[XviD-devel] minor changes / todo list

Michael Militzer michael at xvid.org
Fri Jun 13 16:44:10 CEST 2003


Hi,

Quoting suxen_drol <suxen_drol at hotmail.com>:

> On Thu, 12 Jun 2003 18:39:55 +0200 Michael Militzer <michael at xvid.org>
> wrote:
> > Hi,
> > 
> > Quoting suxen_drol <suxen_drol at hotmail.com>:
> > 
> > > - (ed as previously suggested) consider moving "min/max_quant" and
> > > "zones array" to individual plugins, rather than mainting these at the
> > > encoder level (the encoder need not be aware of quantizer restrictions
> > > or zones). though, this will mean the plugins have to allocate their own
> > > zone arrays.
> > 
> > I find the zones concept rather confusing. Especially when looking at the
> > current dev-api-4 gui. Can someone explain this in more detail? I suppose
> > the zones shall replace the credits encoding mode? In my testing I found
> > that credits encoding (and supposedly zones too) decrease rate control
> > accuracy. I'd rather vote to remove the credits options because it does
> > not belong into a codec but should be better part of a tool/application.
> 
> zones are intended to replace 2pass credits encoding mode, and enable
> the user to better control the encoder. for example, control the
> distribution of bits in 2nd pass, varying bvop thresh, or forcekeyframes
> on a particular frame(not implement yet)..
>
> the old credits mode worked sufficiently, although the credits frames
> sizes were not fully taken into account by the 2nd pass rate controller.
> this resulted in slightly non-optimial 2pass bitrate allocate. the new
> xvidcore 2pass (and cbr to a lesser extent) takes into consideration fixed
> quantizer zones.

well, I wouldn't say that the old credits encoding option worked
sufficiently. I checked it myself while assisting doom9 with his latest
codec comparison and experienced that credits encoding did lead to heavy
undersizing problems.

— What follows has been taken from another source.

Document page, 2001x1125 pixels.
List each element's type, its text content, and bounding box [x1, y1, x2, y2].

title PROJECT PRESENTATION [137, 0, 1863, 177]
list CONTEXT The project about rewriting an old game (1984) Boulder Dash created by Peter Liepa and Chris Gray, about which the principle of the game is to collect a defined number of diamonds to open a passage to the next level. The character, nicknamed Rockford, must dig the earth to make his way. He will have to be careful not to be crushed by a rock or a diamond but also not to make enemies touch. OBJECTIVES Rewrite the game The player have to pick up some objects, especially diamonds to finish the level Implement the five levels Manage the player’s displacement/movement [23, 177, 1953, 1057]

This gives a bad impression of our ratecontrol algo
which normally works pretty nicely (without credits encoding).

Also consider that credits encoding could be easily done by a tool or
application (or a slightly more advanced user): only the credits part could
be encoded at first, then the filesize of the credits part is subtracted
from the overall desired filesize and a normal 2pass encode is done for the
rest of the movie (without credits). This process is not really complex and
should always give better results than our credits mode. Therefore I
suggested to drop the credits option.

> i agree that zones do make the interface more complex, and therfore i
> welcome any comments or ideas (good,bad) on how it can be improved.
> even if improving it means removing of it.

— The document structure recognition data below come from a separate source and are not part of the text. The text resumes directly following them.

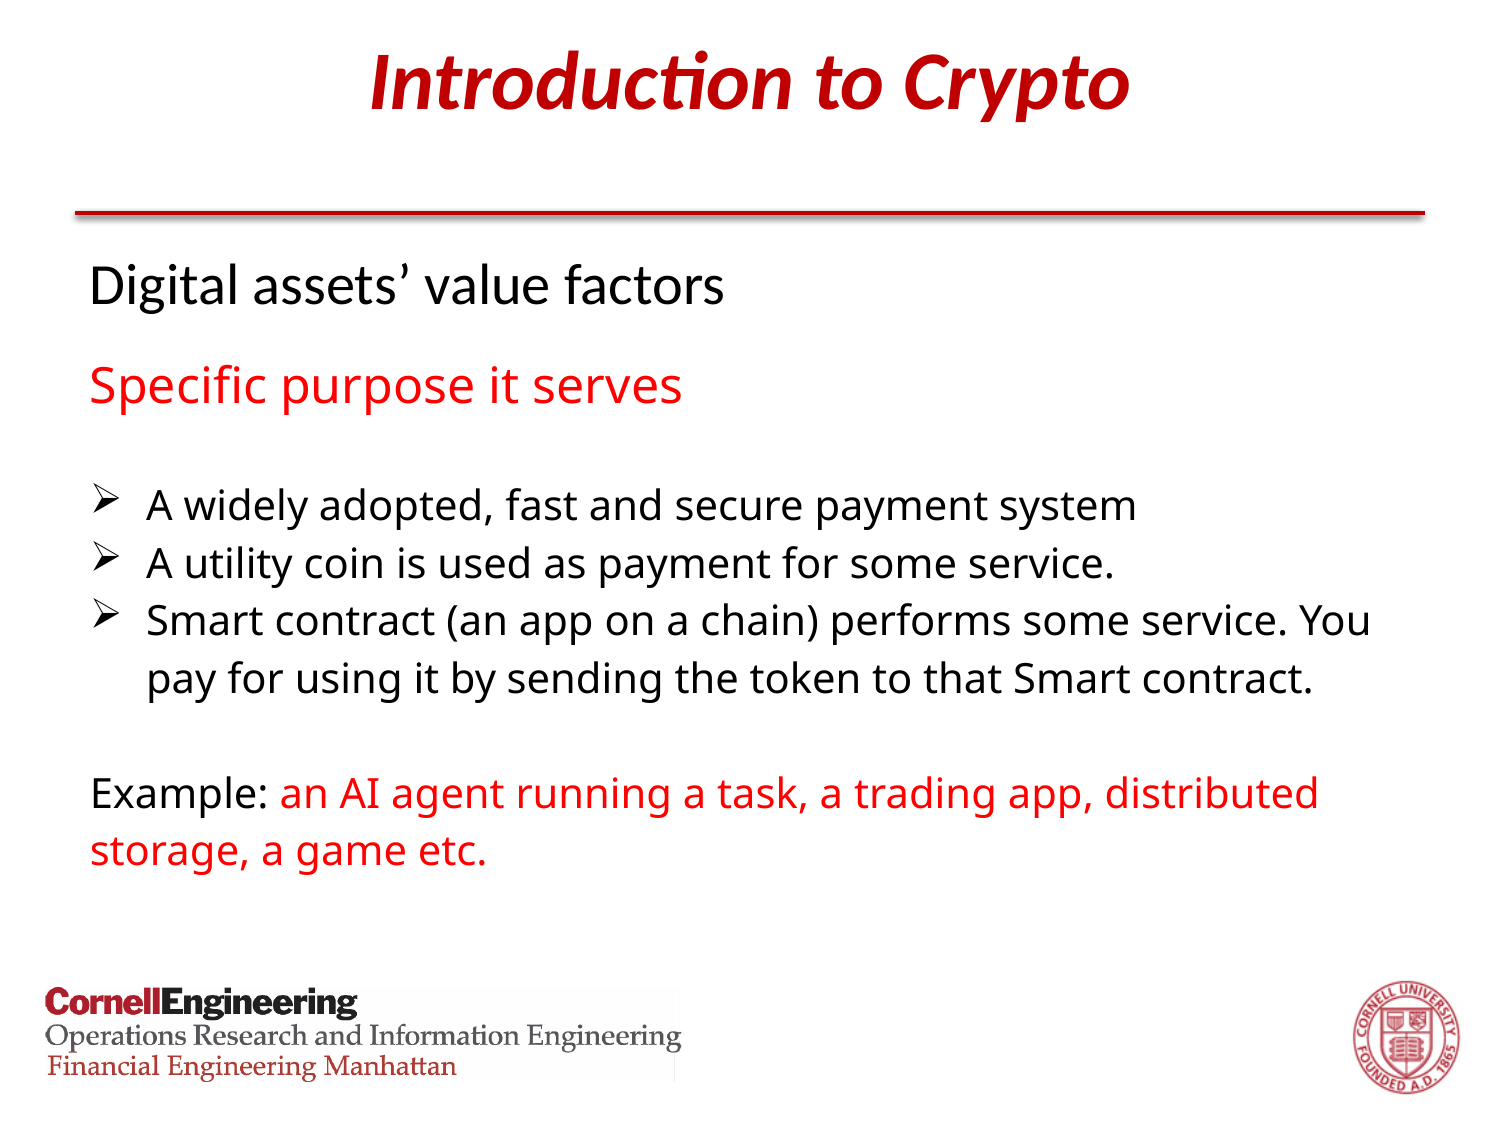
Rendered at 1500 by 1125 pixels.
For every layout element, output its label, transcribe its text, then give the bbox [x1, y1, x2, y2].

picture [45, 987, 828, 1082]
picture [1320, 944, 1493, 1125]
list Digital assets’ value factors Specific purpose it serves A widely adopted, fast and secure payment system A utility coin is used as payment for some service. Smart contract (an app on a chain) performs some service. You pay for using it by sending the token to that Smart contract. Example: an AI agent running a task, a trading app, distributed storage, a game etc. [75, 228, 1425, 972]
title Introduction to Crypto [75, 18, 1425, 207]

I honestly doubt that the zones conecpt will be really useful for cbr or
2pass (except for credits, but for credits handling it's not really needed).
Forcing certain frametypes (especially I-frames) might be useful soemtimes,
but an application of this should be rather limited. Also zones don't make
much sense for cbr: cbr-modes are mostly designed for and used in real-time
applications or capturing. Both these applications are characterized by the
fact that the user has no knowledge about the content to be encoded in
advance. So user selectable zones make no sense.

Something similar is true for 2pass. The user also does not know much about
the quality of a 2pass encode after only the first pass has finished. The
first-pass usually looks quite good (because it's a quant 2 encode), so
weighting certain scenes and giving them more bits for the second pass is
just guessing, may not reflect actual needs and may give bad results.

So I'd rather suggest the following: Remove the zones option from vfw and
instead create an own small application out of it. Leave the normal 2pass
algorithm but add support to write second pass statistics (quantizer/bits
distribution) into the stats file as well. Then such a stats file could be
opened with our new application after both first and second pass have been
finished.

The application opens the stats file and displays the second pass bit 
distribution as a simple graph. The user could watch the result of his
second pass and search for "bad looking" scenes. Using the apllication, he
could then assign more bits to difficult/bad looking scenes and less to
very good looking ones. So he could manually refine the bit distribution.
Once the user has finished, the application stores the refined bit
distribution scheme into the stats file again.

Now the user could perform a third-pass encoding where the XVID encoder
would exactly respect the user refined bit distribution. Since we've
collected useful information during the second pass already and because
the user-refined bit distribution shouldn't be too different from the
original 2pass distribution, the encoder should be able to respect the user
distribution with pretty high accuracy.

So to sum it up: we could turn our current 2pass system into a 2pass plus
optional third-pass encoding process. And this third-pass could really
bring an improvement because it does not rely on mathematic error metrics
but on real human viewing impressions. So I think this could be a valuable
application for a zone-like concept while not being very difficult to
implement and not adding too much of a computational overhead.